Ook hangt er inmiddels een kleine proef LED-belichting. “We moeten gaan rekenen. In de winter is de lichtinstraling net op de grens van het toelaatbare om een volwassen teelt er doorheen te halen. We hebben al aanpassingen gedaan in de teelt om voldoende energie in de plant te houden, dus misschien biedt dit ruimte.”
Het teeltbedrijf is onderdeel van en groot conglomeraat en dat is bijzonder om te zien: in de groep zit ook een bandenbedrijf, een porseleinfabriek en een akkerbouwbedrijf van een paar 1000 hectare. “Alles wordt centraal geregeld en gemanaged”, vertelt Jan, en zijn voorbeeld verduidelijkt hoe anders dat is dan in Nederland. “Op het hoofdkantoor van de groep, gevestigd in de hoofdstad kunnen ze op een groot scherm meekijken in de kas 200 kilometer verderop. In alleen Blok A hangen al minstens 50 verschillende camera’s die non-stop uitzenden wat er in de kas gebeurt.” Het is een voorbeeld van de top-down cultuur in het bedrijf, en in het land.
Ook op de kwekerij zelf is de organisatie strak. Er zijn facilitaire afdelingen voor inkoop, verkoop, financiën en personeel. Het is een uitgebreide organisatie: de mensen in het land wonen op afstand van de kwekerij en worden er dagelijks naartoe gebracht met bussen. Het management en de telers slapen op het bedrijf. Een eer die ook Jan ten deel viel, want in januari van dit jaar kon hij er eindelijk naartoe. Toevalligerwijs ook in de koudste weken die Turkmenistan in jaren gekend heeft. “De overcapaciteit van de verwarming kwam goed van pas”, vat hij samen. En niet alleen daarom was het een bijzondere reis. Turkmenistan kom je niet zomaar in – je moet uitgenodigd, gescreend en toegelaten worden - en er zijn plekken bezocht waar weinig Europeanen voet zetten. Dan zijn er nog de digitale beperkingen: door de beperking van het internet werkt Whatsapp bijvoorbeeld niet. “Het is een enorm gesloten land. Dat heeft ook invloed op de aanwezigheid van monteurs bijvoorbeeld, maar ook op de import van biologische bestrijding: dat mag simpelweg nog niet.”

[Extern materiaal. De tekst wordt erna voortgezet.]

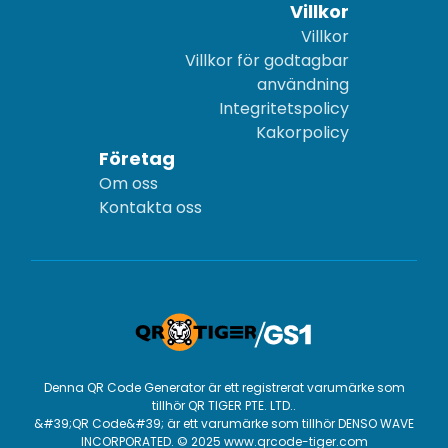
Villkor
Villkor
Villkor för godtagbar
användning
Integritetspolicy
Kakorpolicy
Företag
Om oss
Kontakta oss
Denna QR Code Generator är ett registrerat varumärke som
tillhör QR TIGER PTE. LTD..
&#39;QR Code&#39; är ett varumärke som tillhör DENSO WAVE
INCORPORATED. © 2025 www.qrcode-tiger.com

Sinds zijn bezoek is Jan zo mogelijk nog meer onder de indruk van de kwekerij. “De managers en de agronomisten zijn veel intelligente, jonge mensen. Ze zijn verplicht Engels te leren want ze zien grote mogelijkheden om verder te groeien.” In Turkmenistan staat zo’n 600 hectare kas, schat hij. “Dit bedrijf heeft de potentie en het plan om door te groeien naar meer dan 200 hectare. Het product gaat nu al onder hun eigen Mahmal Agroproduct merk naar Kazachstan, Oezbekistan, Rusland en het Midden-Oosten. Ze zijn inmiddels als eerste bedrijf van het land GlobalGAP gecertificeerd en ze breiden de export verder uit. We proberen ze te behoeden niet te grote stappen te nemen, want ook hier is stabiliteit belangrijk. Maar ze zijn enorm gretig om te ontwikkelen, te leren en te groeien.”